Ross Stevens Donates $100M to Pay Every US Olympian and Paralympian $200k
Structure of the Gift & Inflation Concerns
- Gift is framed as $200k per U.S. Olympian/Paralympian per Games:
- $100k paid 20 years after first Olympic appearance or at 45 (whichever is later).
- $100k as a post‑death benefit to family.
- Multiple commenters worry about inflation and time value: $100k decades from now could be worth a small fraction in real terms.
- Unclear from the thread whether payouts are inflation‑indexed or invested on athletes’ behalf; some assume nominal, others think “defined benefit” or inflation‑hedged, but this is not confirmed.
- Questions about “breakage”: how heirs will even know to claim benefits many decades later.
Does It Actually Help Athletes Compete?
- Critics argue structure contradicts the stated goal of reducing current financial insecurity:
- Athletes need money now for training, travel, coaching, rent, and food.
- A death benefit and a 20‑year delay do little to keep promising but poor athletes in the pipeline.
- Supporters counter that:
- It “income smooths” disrupted careers, compensating for years spent out of the job market.
- Later‑life support matters because many ex‑athletes struggle financially in midlife.
- Future guaranteed benefits can be collateralized or reduce need for life insurance.
Scale, Guarantees, and Possible Grift
- Several commenters suspect this is more branding than substance, comparing it to over‑hyped scholarships or “Scott’s Tots.”
- Repeated questions: Is the $100M actually placed in an independent fund now? Who manages it? Can it be clawed back or quietly canceled?

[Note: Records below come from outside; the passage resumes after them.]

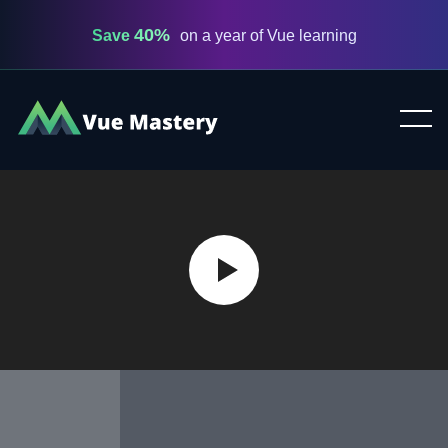
40%
Save
on a year of Vue learning
Vue
Mastery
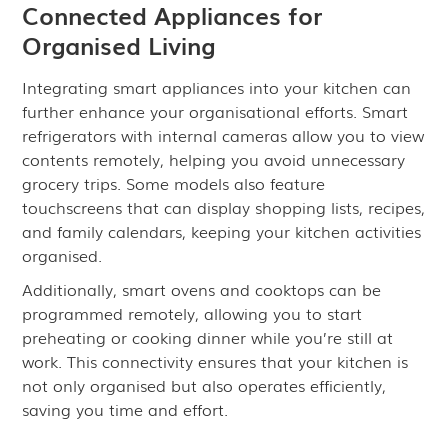
Connected Appliances for
Organised Living
Integrating smart appliances into your kitchen can
further enhance your organisational efforts. Smart
refrigerators with internal cameras allow you to view
contents remotely, helping you avoid unnecessary
grocery trips. Some models also feature
touchscreens that can display shopping lists, recipes,
and family calendars, keeping your kitchen activities
organised.
Additionally, smart ovens and cooktops can be
programmed remotely, allowing you to start
preheating or cooking dinner while you’re still at
work. This connectivity ensures that your kitchen is
not only organised but also operates efficiently,
saving you time and effort.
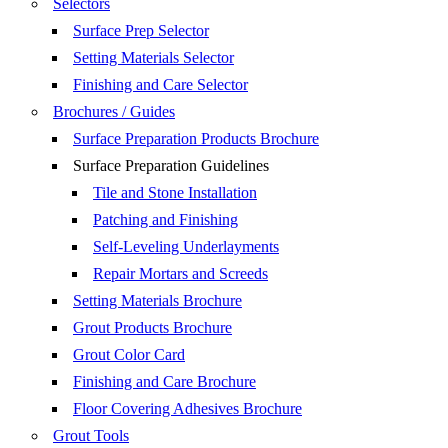
Selectors
Surface Prep Selector
Setting Materials Selector
Finishing and Care Selector
Brochures / Guides
Surface Preparation Products Brochure
Surface Preparation Guidelines
Tile and Stone Installation
Patching and Finishing
Self-Leveling Underlayments
Repair Mortars and Screeds
Setting Materials Brochure
Grout Products Brochure
Grout Color Card
Finishing and Care Brochure
Floor Covering Adhesives Brochure
Grout Tools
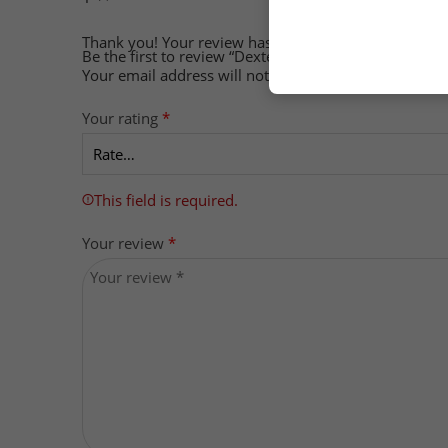
Thank you!
Your review has been submitted
Be the first to review “Dexter Jackson Omega-3, 90 So
Your email address will not be published.
Required f
Your rating
*
This field is required.
Your review
*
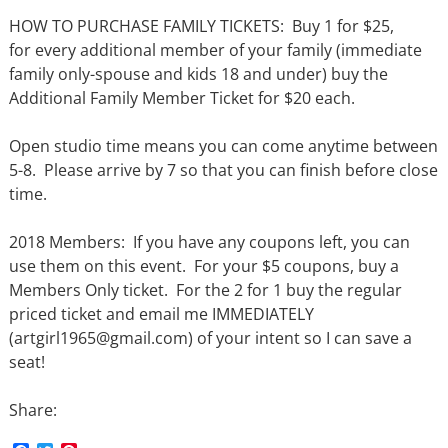
HOW TO PURCHASE FAMILY TICKETS: Buy 1 for $25,
for every additional member of your family (immediate
family only-spouse and kids 18 and under) buy the
Additional Family Member Ticket for $20 each.
Open studio time means you can come anytime between
5-8. Please arrive by 7 so that you can finish before close
time.
2018 Members: If you have any coupons left, you can
use them on this event. For your $5 coupons, buy a
Members Only ticket. For the 2 for 1 buy the regular
priced ticket and email me IMMEDIATELY
(artgirl1965@gmail.com) of your intent so I can save a
seat!
Share:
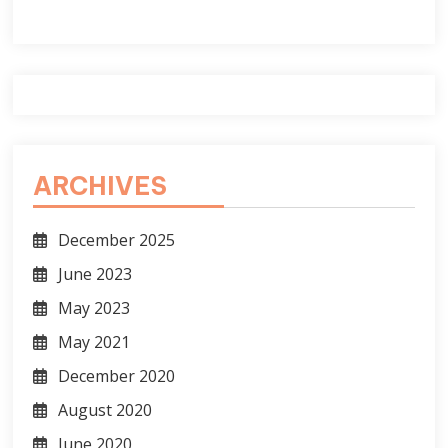
ARCHIVES
December 2025
June 2023
May 2023
May 2021
December 2020
August 2020
June 2020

- Some believe this could be structured to maximize tax advantages (e.g., via trusts or similar vehicles), while others note that retaining control would limit deductibility; disagreement remains unresolved.
Motives, Politics, and Morality
- Commenters note this money appears to be re‑routed from a withdrawn university donation after campus protests over Gaza; they see the gift as politically motivated rather than purely altruistic.
- This triggers a long sub‑thread debating Israel–Gaza, protest suppression, and donor power over institutions; views range from strongly pro‑Israel to strongly critical of Israel and its supporters.
Wealth, Amateurism, and Overall Impact
- Some praise including Paralympians and see “something > nothing,” even if imperfectly structured.
- Others see paternalism: rich donor deciding athletes are too young/irresponsible to receive money now.
- Broader points raised about how few athletes come from poor backgrounds, how “amateurism” favors the already‑wealthy, and how easily billionaires could fully fund athletes if they chose.